Strategic Communications and Marketing News Bureau

600-year-old tradition of Japanese Noh theater to be performed at U. of I.

CHAMPAIGN, Ill. – Champaign-Urbana audiences will have the rare opportunity to experience the 600-year-old Japanese theater art called Noh when the Kashu-juku Noh Theater troupe from Kyoto, Japan, performs March 29 (Tuesday) at Krannert Center for the Performing Arts, 500 S. Goodwin Ave., Urbana.

One of the first performing arts to be designated an “intangible heritage of humanity” by UNESCO, Noh plays incorporate music, dance, sumptuous brocade silk costumes and masterfully crafted masks to convey stories of relationships among humans and between humanity and the supernatural world. These intense, ritualistic plays are traditionally presented in tandem with comic skits called kyogen.

The Kashu-juku troupe is led by Katayama Shingo, a ninth generation Noh master in the Kanze school, Japan’s top school of Noh, and includes members of the Shigeyama family, the most celebrated kyogen lineage in the Kansai region.

David G. Goodman, a professor of Japanese literature at the University of Illinois, said the Noh performance will be a departure from the Japanese theater style local audiences know best.

“Audiences in Champaign-Urbana are fortunate to be familiar with Japanese kabuki theater, from productions directed by Shozo Sato, who was on the theater faculty here for many years,” Goodman said. “Noh is not like kabuki.
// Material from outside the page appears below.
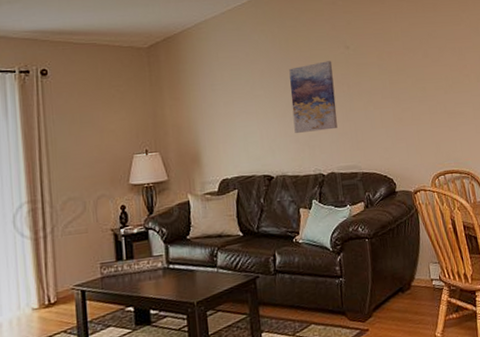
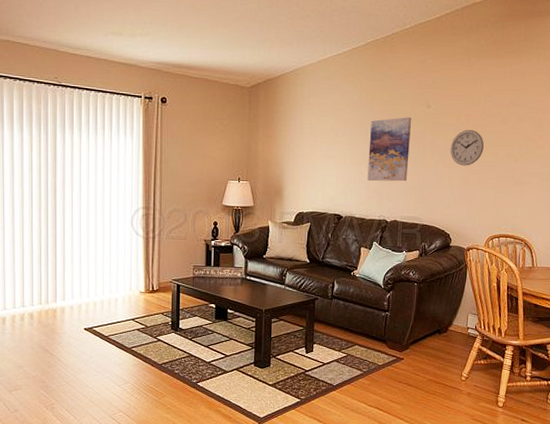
wall clock: none [376,66,411,105] -> present [450,129,484,166]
It’s full of drama, but where kabuki acting tends to be exaggerated and the plays are action-packed, Noh is understated, minimalist and focused on evoking a sense of mysterious beauty.”
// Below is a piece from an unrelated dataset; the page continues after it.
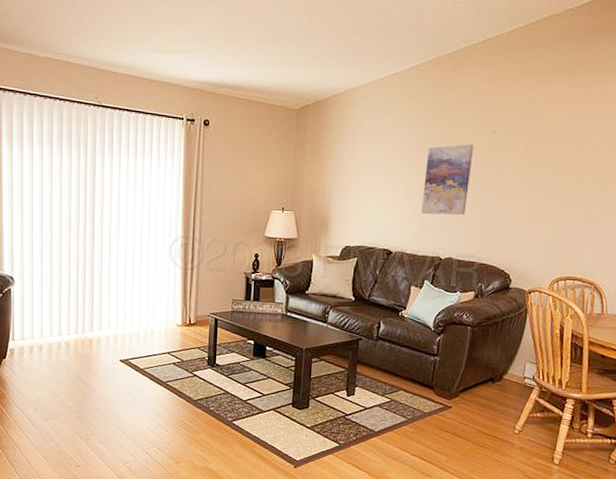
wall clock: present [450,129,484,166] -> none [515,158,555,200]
The evening will begin with a short, energetic dance excerpted from a

warrior-themed Noh play called “Yashima,” followed by “Boshibari”(literally “tied to a pole “), a classic kyogen play replete with wacky shenanigans.

“It’s about two servants left alone by their master with a keg of sake,” Goodman said. “In order to prevent them from drinking the sake, he ties them up, and the two servants have to find a way to get at the sake.”

After an intermission, the troupe will perform the Noh masterpiece “Aoi no Ue” (“Lady Aoi”), based on an episode from “The Tale of Genji,” one of Japan’s most revered works of literature and the world’s first psychological novel, written about AD 1010 by Lady Murasaki. The play involves spirit possession, exorcism and illness in a lethal struggle between Prince Genji’s current and former loves.

Translation of all dialogue will be projected on the stage in supertitles.

The performance is sponsored in part by the Illinois Japan Performing Arts Network, a three-year project funded by a grant from the Japan Foundation Center for Global Partnership, which explores ways to use the Internet to facilitate artistic exchanges among Japanese and American artists, scholars, and audiences. IJPAN will webcast the theater performance as well as a workshop that will be held March 28 (Monday), in which members of the Noh troupe will explain the costumes, musical instruments, masks and acting conventions that are components of a Noh production.

Performers will travel to Champaign from New York, where they are currently featured in JapanNYC, a citywide arts festival organized by Carnegie Hall and directed by famed orchestral conductor Seiji Ozawa. The festival is proceeding as planned, despite the recent crisis in Japan. “All of us feel that it’s more appropriate than ever to be paying tribute to Japan and its culture at this time,” Clive Gillison, Carnegie’s artistic director, told the New York Times.

The North American tour of Kashu-juku Theater is organized and produced by Japan Society, New York, and is supported by the Agency for Cultural Affairs, government of Japan. The regional tour is made possible by a grant from Mid Atlantic Arts Foundation with support from the National Endowment for the Arts. Local patron underwriters are Misaho and Richard Berlin; patron co-sponsors are Masako and Wako Takayasu.

Tickets may be purchased online at KrannertCenter.com, or by phone at 217-333-6280 or in person at the Krannert Center ticket office from 10 a.m. to 6 p.m. weekdays.